** RECORDS FOR THE TASK follows **

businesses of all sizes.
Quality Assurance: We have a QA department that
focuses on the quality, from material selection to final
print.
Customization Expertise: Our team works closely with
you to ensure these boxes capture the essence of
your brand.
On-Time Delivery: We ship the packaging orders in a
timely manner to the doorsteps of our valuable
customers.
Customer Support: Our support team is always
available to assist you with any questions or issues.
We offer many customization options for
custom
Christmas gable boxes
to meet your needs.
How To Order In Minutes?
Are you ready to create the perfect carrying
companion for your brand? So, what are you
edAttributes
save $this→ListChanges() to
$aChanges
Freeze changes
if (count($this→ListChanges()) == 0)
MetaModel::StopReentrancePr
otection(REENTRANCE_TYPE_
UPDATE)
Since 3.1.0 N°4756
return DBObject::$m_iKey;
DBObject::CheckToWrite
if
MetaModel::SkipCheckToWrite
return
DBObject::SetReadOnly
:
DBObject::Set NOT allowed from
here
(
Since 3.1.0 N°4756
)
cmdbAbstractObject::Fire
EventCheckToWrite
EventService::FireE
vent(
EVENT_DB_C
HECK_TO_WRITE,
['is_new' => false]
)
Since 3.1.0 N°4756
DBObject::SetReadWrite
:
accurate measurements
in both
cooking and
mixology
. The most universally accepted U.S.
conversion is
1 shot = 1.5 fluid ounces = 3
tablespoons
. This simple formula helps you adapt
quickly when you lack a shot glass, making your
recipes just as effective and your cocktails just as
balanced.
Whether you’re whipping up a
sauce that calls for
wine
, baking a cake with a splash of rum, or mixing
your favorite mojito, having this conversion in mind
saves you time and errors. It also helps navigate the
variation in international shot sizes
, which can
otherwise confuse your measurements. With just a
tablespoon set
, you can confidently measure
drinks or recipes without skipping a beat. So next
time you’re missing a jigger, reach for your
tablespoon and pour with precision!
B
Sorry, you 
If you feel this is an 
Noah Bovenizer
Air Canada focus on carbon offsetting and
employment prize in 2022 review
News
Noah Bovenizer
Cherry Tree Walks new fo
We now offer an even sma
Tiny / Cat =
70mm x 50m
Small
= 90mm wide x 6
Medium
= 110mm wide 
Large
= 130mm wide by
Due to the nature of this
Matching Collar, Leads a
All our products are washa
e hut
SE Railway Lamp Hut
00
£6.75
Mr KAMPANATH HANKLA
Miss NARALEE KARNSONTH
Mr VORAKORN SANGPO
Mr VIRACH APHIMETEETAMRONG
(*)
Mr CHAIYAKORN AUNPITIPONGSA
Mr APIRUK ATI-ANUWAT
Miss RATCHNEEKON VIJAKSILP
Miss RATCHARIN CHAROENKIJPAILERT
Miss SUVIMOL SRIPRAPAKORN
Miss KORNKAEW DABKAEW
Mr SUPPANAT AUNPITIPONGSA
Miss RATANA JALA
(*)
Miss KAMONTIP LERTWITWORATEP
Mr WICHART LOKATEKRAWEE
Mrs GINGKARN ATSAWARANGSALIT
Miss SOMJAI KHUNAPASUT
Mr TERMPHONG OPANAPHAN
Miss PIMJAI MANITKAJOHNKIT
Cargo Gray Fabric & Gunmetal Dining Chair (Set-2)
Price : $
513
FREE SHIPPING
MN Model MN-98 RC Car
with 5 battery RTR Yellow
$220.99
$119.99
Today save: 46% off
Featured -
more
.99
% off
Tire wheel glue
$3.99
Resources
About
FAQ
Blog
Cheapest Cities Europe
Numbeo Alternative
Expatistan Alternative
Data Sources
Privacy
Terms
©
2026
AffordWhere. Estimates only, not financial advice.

** End of RECORDS FOR THE TASK **

# WHAT YOU SHOULD DO
Please transcribe all of the records, keeping every line exactly as it is.

# SOLUTION FOR THIS EXERCISE
businesses of all sizes.
Quality Assurance: We have a QA department that
focuses on the quality, from material selection to final
print.
Customization Expertise: Our team works closely with
you to ensure these boxes capture the essence of
your brand.
On-Time Delivery: We ship the packaging orders in a
timely manner to the doorsteps of our valuable
customers.
Customer Support: Our support team is always
available to assist you with any questions or issues.
We offer many customization options for
custom
Christmas gable boxes
to meet your needs.
How To Order In Minutes?
Are you ready to create the perfect carrying
companion for your brand? So, what are you
edAttributes
save $this→ListChanges() to
$aChanges
Freeze changes
if (count($this→ListChanges()) == 0)
MetaModel::StopReentrancePr
otection(REENTRANCE_TYPE_
UPDATE)
Since 3.1.0 N°4756
return DBObject::$m_iKey;
DBObject::CheckToWrite
if
MetaModel::SkipCheckToWrite
return
DBObject::SetReadOnly
:
DBObject::Set NOT allowed from
here
(
Since 3.1.0 N°4756
)
cmdbAbstractObject::Fire
EventCheckToWrite
EventService::FireE
vent(
EVENT_DB_C
HECK_TO_WRITE,
['is_new' => false]
)
Since 3.1.0 N°4756
DBObject::SetReadWrite
:
accurate measurements
in both
cooking and
mixology
. The most universally accepted U.S.
conversion is
1 shot = 1.5 fluid ounces = 3
tablespoons
. This simple formula helps you adapt
quickly when you lack a shot glass, making your
recipes just as effective and your cocktails just as
balanced.
Whether you’re whipping up a
sauce that calls for
wine
, baking a cake with a splash of rum, or mixing
your favorite mojito, having this conversion in mind
saves you time and errors. It also helps navigate the
variation in international shot sizes
, which can
otherwise confuse your measurements. With just a
tablespoon set
, you can confidently measure
drinks or recipes without skipping a beat. So next
time you’re missing a jigger, reach for your
tablespoon and pour with precision!
B
Sorry, you 
If you feel this is an 
Noah Bovenizer
Air Canada focus on carbon offsetting and
employment prize in 2022 review
News
Noah Bovenizer
Cherry Tree Walks new fo
We now offer an even sma
Tiny / Cat =
70mm x 50m
Small
= 90mm wide x 6
Medium
= 110mm wide 
Large
= 130mm wide by
Due to the nature of this
Matching Collar, Leads a
All our products are washa
e hut
SE Railway Lamp Hut
00
£6.75
Mr KAMPANATH HANKLA
Miss NARALEE KARNSONTH
Mr VORAKORN SANGPO
Mr VIRACH APHIMETEETAMRONG
(*)
Mr CHAIYAKORN AUNPITIPONGSA
Mr APIRUK ATI-ANUWAT
Miss RATCHNEEKON VIJAKSILP
Miss RATCHARIN CHAROENKIJPAILERT
Miss SUVIMOL SRIPRAPAKORN
Miss KORNKAEW DABKAEW
Mr SUPPANAT AUNPITIPONGSA
Miss RATANA JALA
(*)
Miss KAMONTIP LERTWITWORATEP
Mr WICHART LOKATEKRAWEE
Mrs GINGKARN ATSAWARANGSALIT
Miss SOMJAI KHUNAPASUT
Mr TERMPHONG OPANAPHAN
Miss PIMJAI MANITKAJOHNKIT
Cargo Gray Fabric & Gunmetal Dining Chair (Set-2)
Price : $
513
FREE SHIPPING
MN Model MN-98 RC Car
with 5 battery RTR Yellow
$220.99
$119.99
Today save: 46% off
Featured -
more
.99
% off
Tire wheel glue
$3.99
Resources
About
FAQ
Blog
Cheapest Cities Europe
Numbeo Alternative
Expatistan Alternative
Data Sources
Privacy
Terms
©
2026
AffordWhere. Estimates only, not financial advice.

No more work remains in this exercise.